Traveling. I sail the Mediterranean every summer for one week with a group of friends in a small boat, and I look forward to it intensely for the other 51 weeks of the year. Other than traveling, I miss serendipitous encounters with my fellow San Franciscans. When we venture out of our homes now, there’s a grim determination to get to wherever our destination is, complete the errand, arrive at the next safe place. I miss friendly nods, commiserating with other people waiting in random lines, overhearing conversations at the next table.
Public space is rife with words—signs, logos, advertisements. If you were to choose one poem or text to inscribe in a public place right now, what would that be? And where would you place it?
I wrote a whole book about giving yourself permission to do the scary, risky, impractical thing, like quitting a job you don’t love, or making a go of it with your art. No one is going to invite you to give up that steady paycheck. No one is going to advise you to make a huge career leap with no guarantee of success. No one else will give you permission, so you have to give it to yourself. I’d scotch tape this onto every person’s bathroom mirror.
Have you thought differently about the role and power of language and art in the wake of murder of George Floyd, Breonna Taylor, and the wide-spread protests?
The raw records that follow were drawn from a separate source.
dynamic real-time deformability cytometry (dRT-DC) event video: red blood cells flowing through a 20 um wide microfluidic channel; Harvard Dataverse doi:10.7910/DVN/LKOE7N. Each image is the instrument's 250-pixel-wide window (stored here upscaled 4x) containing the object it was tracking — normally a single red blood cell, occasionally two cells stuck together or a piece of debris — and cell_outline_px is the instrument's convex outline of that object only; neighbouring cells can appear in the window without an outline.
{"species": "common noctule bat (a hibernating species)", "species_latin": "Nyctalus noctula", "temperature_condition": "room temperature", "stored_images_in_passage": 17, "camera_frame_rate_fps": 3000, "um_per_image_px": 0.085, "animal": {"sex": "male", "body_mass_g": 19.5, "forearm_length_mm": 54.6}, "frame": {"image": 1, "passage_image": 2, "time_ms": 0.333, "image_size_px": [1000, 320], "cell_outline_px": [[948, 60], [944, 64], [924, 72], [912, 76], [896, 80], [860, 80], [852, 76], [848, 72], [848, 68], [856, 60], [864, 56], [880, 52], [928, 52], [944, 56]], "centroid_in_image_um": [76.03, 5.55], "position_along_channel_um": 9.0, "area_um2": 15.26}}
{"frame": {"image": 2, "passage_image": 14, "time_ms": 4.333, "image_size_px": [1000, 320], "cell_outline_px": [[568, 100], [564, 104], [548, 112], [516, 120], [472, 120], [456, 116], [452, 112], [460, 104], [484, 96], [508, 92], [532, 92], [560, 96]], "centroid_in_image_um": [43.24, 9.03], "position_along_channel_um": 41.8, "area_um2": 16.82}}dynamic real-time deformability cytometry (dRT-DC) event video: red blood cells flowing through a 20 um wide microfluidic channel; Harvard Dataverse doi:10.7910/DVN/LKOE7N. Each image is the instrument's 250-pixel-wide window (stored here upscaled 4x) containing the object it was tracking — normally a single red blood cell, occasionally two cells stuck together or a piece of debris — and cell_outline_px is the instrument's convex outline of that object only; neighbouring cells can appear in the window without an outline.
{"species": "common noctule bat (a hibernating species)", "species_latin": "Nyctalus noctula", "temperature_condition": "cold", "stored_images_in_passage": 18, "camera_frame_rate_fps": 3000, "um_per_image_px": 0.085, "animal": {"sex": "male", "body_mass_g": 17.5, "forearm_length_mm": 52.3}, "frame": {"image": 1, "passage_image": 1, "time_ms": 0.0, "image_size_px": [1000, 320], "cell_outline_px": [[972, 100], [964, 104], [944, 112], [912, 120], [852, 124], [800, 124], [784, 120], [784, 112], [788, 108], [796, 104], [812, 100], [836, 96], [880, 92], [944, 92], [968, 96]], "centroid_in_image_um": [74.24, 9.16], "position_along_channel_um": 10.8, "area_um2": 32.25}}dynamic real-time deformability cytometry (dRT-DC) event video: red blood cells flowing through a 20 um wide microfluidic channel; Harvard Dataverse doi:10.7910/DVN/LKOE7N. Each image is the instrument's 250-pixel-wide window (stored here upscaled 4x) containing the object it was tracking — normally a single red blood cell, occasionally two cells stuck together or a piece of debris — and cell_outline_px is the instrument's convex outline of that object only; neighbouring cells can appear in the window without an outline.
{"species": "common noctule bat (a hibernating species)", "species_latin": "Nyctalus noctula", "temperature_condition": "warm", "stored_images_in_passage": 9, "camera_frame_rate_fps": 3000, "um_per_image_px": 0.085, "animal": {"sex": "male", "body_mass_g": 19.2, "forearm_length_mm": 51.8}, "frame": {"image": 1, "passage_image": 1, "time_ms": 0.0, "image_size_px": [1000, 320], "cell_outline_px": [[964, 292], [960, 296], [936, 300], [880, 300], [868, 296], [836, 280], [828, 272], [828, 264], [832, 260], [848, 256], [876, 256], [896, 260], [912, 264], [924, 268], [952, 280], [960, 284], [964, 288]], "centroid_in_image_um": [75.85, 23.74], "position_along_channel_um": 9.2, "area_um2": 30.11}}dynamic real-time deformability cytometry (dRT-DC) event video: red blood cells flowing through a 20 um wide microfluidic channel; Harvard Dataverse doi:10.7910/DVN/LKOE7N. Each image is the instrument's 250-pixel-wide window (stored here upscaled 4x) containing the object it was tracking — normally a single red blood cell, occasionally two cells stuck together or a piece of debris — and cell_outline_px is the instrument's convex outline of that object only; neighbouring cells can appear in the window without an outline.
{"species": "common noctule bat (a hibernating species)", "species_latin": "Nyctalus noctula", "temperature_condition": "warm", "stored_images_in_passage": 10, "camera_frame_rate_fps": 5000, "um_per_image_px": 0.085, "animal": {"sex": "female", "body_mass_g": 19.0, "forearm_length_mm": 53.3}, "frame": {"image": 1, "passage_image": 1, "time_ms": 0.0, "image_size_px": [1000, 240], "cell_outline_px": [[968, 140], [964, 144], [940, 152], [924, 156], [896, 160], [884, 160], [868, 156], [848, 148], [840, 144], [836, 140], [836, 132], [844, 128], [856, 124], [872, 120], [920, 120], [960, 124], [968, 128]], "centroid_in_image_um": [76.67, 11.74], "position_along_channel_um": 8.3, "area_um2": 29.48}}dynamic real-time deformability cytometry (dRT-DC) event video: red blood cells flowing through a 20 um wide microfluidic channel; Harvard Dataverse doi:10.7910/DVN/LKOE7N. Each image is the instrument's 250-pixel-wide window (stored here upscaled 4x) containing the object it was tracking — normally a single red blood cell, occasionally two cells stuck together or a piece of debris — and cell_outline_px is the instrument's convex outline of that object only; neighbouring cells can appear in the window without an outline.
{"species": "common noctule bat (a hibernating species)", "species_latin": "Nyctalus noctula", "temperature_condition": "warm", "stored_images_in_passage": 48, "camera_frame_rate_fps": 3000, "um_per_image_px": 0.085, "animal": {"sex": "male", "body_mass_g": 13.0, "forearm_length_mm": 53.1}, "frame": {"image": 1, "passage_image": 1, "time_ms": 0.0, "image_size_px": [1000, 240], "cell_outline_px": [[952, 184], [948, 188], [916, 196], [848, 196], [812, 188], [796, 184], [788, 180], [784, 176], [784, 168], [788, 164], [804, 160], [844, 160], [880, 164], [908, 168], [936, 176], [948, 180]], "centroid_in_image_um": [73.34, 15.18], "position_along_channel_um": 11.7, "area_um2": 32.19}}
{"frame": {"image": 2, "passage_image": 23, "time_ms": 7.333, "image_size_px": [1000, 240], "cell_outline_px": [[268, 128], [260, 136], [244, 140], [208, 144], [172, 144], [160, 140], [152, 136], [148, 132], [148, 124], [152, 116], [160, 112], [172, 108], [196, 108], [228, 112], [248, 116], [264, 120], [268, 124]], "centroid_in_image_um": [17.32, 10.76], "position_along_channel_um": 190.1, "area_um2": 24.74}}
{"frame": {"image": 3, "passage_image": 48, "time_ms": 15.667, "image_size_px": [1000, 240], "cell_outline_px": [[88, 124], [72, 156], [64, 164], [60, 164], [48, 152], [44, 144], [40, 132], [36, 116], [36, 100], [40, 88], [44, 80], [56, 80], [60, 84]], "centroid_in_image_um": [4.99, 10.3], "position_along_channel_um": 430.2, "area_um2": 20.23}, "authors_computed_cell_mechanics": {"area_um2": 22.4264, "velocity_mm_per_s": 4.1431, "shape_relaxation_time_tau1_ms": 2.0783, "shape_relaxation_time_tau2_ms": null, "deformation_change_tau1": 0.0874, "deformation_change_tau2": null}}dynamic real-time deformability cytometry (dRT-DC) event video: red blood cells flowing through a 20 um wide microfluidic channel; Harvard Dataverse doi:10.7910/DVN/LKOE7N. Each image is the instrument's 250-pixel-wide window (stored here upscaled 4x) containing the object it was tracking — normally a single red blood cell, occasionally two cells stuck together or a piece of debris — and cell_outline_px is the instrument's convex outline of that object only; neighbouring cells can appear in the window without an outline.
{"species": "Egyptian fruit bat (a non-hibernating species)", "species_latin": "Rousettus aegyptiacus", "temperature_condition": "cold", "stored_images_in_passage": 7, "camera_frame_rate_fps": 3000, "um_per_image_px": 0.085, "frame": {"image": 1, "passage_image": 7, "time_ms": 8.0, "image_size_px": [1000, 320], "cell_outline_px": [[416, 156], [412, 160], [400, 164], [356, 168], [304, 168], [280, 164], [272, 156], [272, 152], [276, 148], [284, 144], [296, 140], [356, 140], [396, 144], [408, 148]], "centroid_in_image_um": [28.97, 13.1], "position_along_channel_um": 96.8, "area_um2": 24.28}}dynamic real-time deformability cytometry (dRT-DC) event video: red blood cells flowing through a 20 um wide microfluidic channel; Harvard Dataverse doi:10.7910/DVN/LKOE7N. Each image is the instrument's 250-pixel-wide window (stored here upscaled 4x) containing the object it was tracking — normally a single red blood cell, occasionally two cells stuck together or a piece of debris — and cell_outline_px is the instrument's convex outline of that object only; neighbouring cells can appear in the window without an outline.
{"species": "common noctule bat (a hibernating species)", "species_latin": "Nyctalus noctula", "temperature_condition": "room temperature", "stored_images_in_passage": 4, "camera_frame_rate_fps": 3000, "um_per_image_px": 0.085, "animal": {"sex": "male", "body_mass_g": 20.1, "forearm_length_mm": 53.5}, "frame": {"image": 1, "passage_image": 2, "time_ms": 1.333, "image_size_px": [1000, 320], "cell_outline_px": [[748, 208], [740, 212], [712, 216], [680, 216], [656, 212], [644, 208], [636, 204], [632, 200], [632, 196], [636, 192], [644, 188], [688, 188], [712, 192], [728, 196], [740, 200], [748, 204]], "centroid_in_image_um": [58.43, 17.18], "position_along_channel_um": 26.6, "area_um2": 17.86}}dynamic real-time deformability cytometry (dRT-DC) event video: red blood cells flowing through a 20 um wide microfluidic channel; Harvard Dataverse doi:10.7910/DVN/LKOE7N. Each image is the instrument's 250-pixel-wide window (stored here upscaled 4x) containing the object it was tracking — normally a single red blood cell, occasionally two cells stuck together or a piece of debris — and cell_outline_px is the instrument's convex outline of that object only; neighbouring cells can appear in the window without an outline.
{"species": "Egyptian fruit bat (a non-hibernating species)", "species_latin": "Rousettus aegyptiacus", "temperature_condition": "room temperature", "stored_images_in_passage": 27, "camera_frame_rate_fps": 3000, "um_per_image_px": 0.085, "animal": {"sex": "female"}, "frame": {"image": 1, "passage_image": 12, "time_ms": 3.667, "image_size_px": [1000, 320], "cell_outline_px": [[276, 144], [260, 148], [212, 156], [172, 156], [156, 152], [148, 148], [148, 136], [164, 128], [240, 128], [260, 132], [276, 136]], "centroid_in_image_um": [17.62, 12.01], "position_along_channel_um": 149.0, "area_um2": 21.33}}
The night Justice Ruth Bader Ginsburg died, Rep. Alexandria Ocasio-Cortez got on Instagram Live and spoke encouragingly about, among other things, the important ways artists can contribute during times of crisis. As a sculptor exploring line via abstraction, pattern, and repetition, though, it doesn’t make sense for me to start using text or representational imagery in my work, no matter how much I believe statements such as Black Lives Matter to be fact and no matter how many blocks the food pantry line stretches on my daily walk to the studio. What I have figured out during this time is a way to give back and a way to support. During pandemic lockdown, I’ve made more than a dozen works, sold them quickly via Instagram, and donated all the money to Bryan Stevenson’s Equal Justice Initiative, the San Francisco Marin Food Bank, and the progressive Movement Voter Project. It’s the right thing to do, and I get to partner with admirers of my art in supporting those fighting the good fight.
Have you created something during the lockdown, or are you working on anything now?
Yes, I’m always making work and I don’t get creatively blocked; there are too many interesting ideas to explore. During the past seven months of tight Bay Area lockdown, I’ve continued to toil happily in solitude in my studio and in that way not much has changed for me. Well, except that the studio is filled to the brim with completed commissions that I can’t yet install, such as a 30’ wide knot collection slated for Target’s corporate headquarters in Minneapolis. But a quieter city with fewer external distractions has allowed me to go deeper into research. I’m fascinated by early technology’s intersection with craft, like Fairchild Semiconductor’s 1960s exploitation of female Navajo weavers to assemble the company’s circuit boards. Or NASA’s use of “little old ladies,” as they called them, to hard code memory, via a wire- and-magnets technique similar to textile production, into the early Mars probes and Apollo computers.